Work request 1:
Reproduce the portion of the excerpt on recreating DOS executables between "It may be a" and "above repository, byte-by-byte.", inclusive.
Work request 2:
Answer these questions using the excerpt on recreating DOS executables:
(a) Which compiler versions were used to build the DOS applications the writer has dealt with so far?
(b) Which extender appears to be built into the ROTT EXE?
(c) With which two tools can the original Hovertank and Catacomb 3-D be recreated byte-by-byte?

START Excerpt provided

This is a nice idea and can be good for a challenge. One possible difficulty is that I've dealt only with 16-bit real mode applications for DOS built using Borland C++ 2.0/3.0/3.1 so far. ROTT and Greed surely don't seem to fit in this category. There may also be a little bit of difficulty in the case of ROTT as the DOS/4GW extender appears to be built-in the EXE. It is at least separate for Greed, though.

Still, in the cases of Blake Stone of Super 3-D Noah's Ark, I preferred to not publicly reveal anything about the work (except for maybe one or a few individuals) before I think it's more-or-less possible to recreate original EXE's behaviors, as I can never be entirely sure what will happen while trying to recreate some EXE. I think this won't change for a while, unless it's maybe a minor thing.

It may be a good chance to show just a few small examples of unexpected challenges that one may encounter. Consider the sources as available from https://github.com/FlatRockSoft/:
- With Borland C++ 2.00 and LZEXE 0.91, original Hovertank and Catacomb 3-D (v1.22 for the latter) can be recreated from the sources in the above repository, byte-by-byte.

END Excerpt provided
START Dataset extract

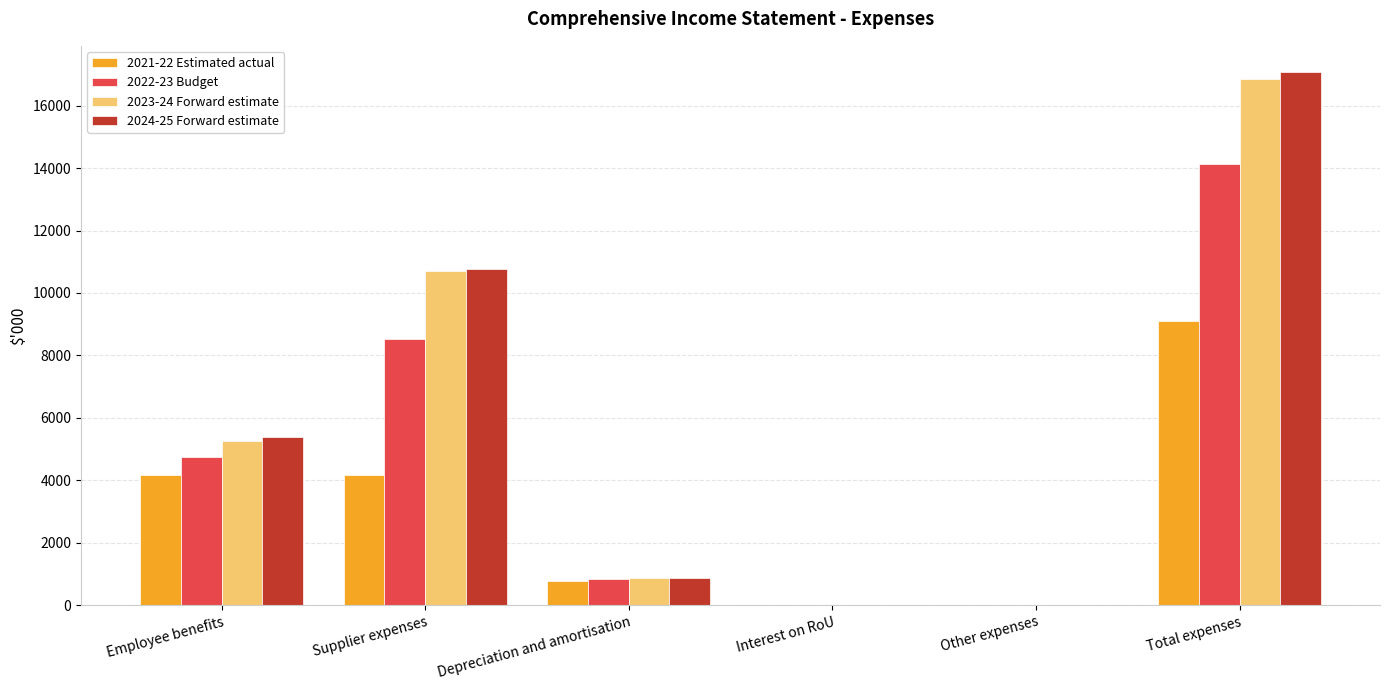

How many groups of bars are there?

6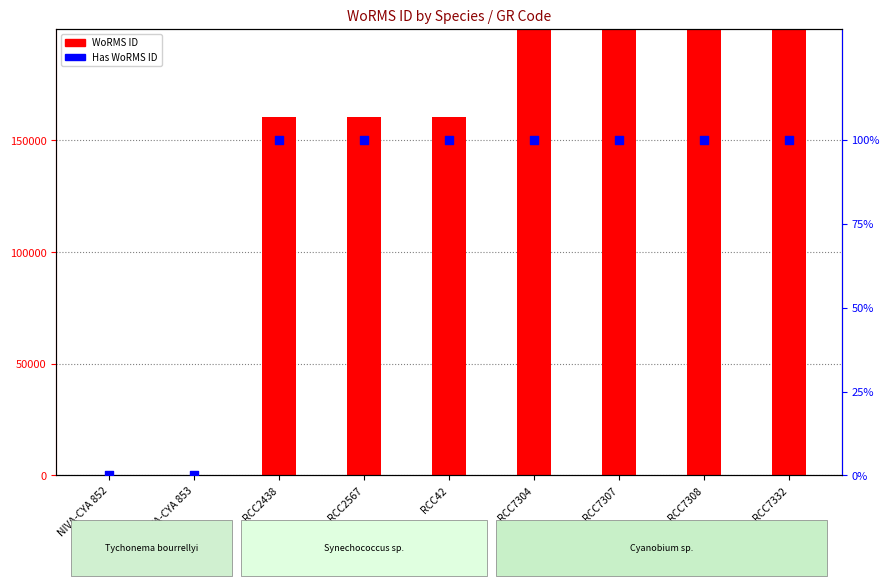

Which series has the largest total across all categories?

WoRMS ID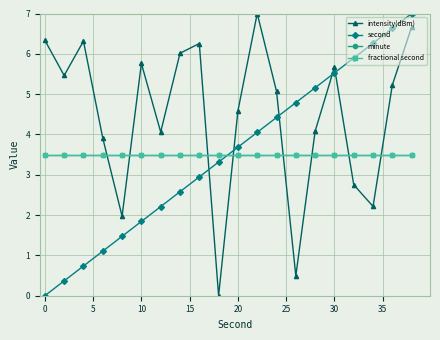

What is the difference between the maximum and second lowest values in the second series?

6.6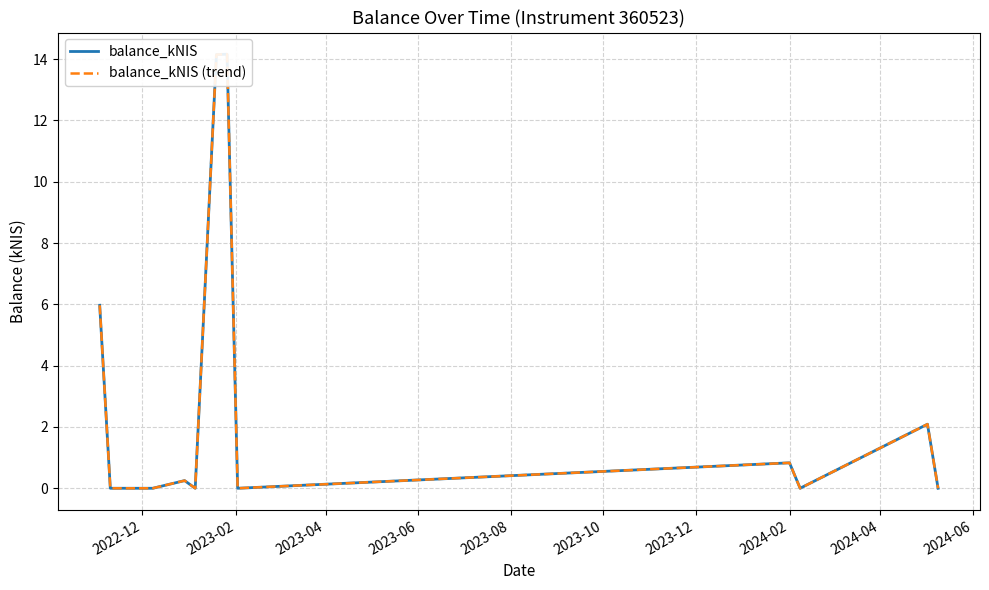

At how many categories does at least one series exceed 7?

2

END Dataset extract

Exercise solution 1:
It may be a good chance to show just a few small examples of unexpected challenges that one may encounter. Consider the sources as available from https://github.com/FlatRockSoft/:
- With Borland C++ 2.00 and LZEXE 0.91, original Hovertank and Catacomb 3-D (v1.22 for the latter) can be recreated from the sources in the above repository, byte-by-byte.

Exercise solution 2:
(a) Borland C++ 2.0/3.0/3.1
(b) DOS/4GW
(c) Borland C++ 2.00 and LZEXE 0.91